In Saint Louis , Fall finally gets a phone call
from his pirogue. Days of bad weather have hampered fishing and even the good
days have yielded no sharks. The boat is now expected the following day.
A fisherman for more
than 30 years, he has seen first hand the worrying drop in shark numbers.
"We are obliged
to catch small sharks. We know its not good but if one person doesn't, the next
will...
"It brings in a
lot of money, so we don't see the importance of the shark. We earn and we will
keep on earning until the sharks disappear," he says sadly.
The shark fishing report talks
of days when hammerhead sharks up to six metres long (20 feet) and one-tonne
sawfish were caught in these waters.
The sawfish -- printed
on the back of Senegalese bank notes -- hasn't been seen since the early 1990s
in coastal waters from Mauritania
to Sierra Leone , except for Guinea-Bissau .
According to the
report, the value of sharks landed annually in 2008 in Senegal , Gambia ,
Guinea-Bissau , Mauritania , Sierra
Leone and Cape
Verde is estimated at 8.5 million euros ($11
million).
Diop's shark project has
published an identification guide for fishermen and has helped west African
nations put legislation in place, most importantly to ban "finning".
In Senegal
this legislation is still in the pipeline.
Finning is the
practice of cutting of the shark fin while at sea, and tossing the rest of the
shark back into the ocean to face a cruel death by suffocation or blood loss.
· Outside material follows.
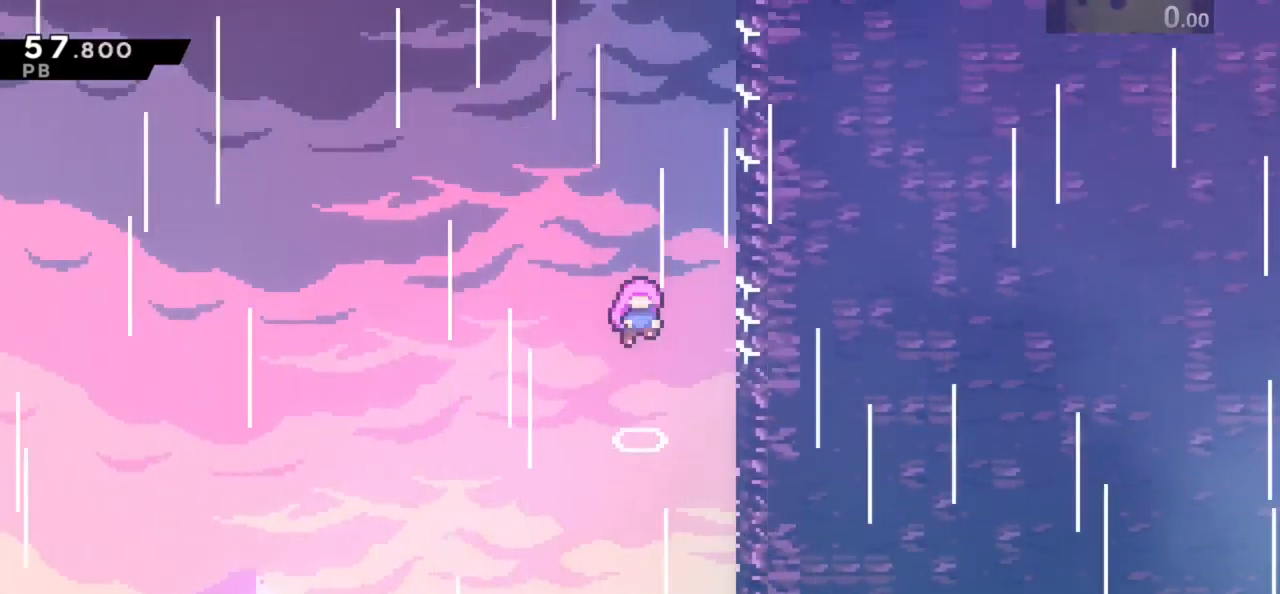
{"keys": [], "events": []}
Despite the laws, it still continues.
If shark-hunting, in Senegal and the
world over, is not brought under control, Diop and other experts predict dire
results for a marine ecosystem regulated by the predator for some 400 million
years.
A report by the Pew
Environment Group in June 2011 estimates some 73 million sharks are caught
annually and 30 percent of species are threatened with extinction.
The fisherman Sada
Fall becomes anxious and harder to get hold of. The "big shark guy around
here" -- his distributor -- has left back to Dakar after hearing the fishing trip has
not gone well.
Three days after the
boat was supposed to land it reaches shore just after midnight. With no sharks
caught, it quickly refuels and heads out again for several more gruelling, and
expensive, days in search of fisherman's gold.
2 comments:
A new low in man's inhumanity. I am very sad to hear of these atrocities with regard to the mutilations and slaughter of sharks for the money god.
Oh pleeeze! "money god"???
If you don't earn you and your family will starve to death, it is as simple as that.
They are doing what any person would do, they are earning a living supplying a market from 'the commons'. Until ownership is individualised the mantra "if one person doesn't, the next will" will always remain true.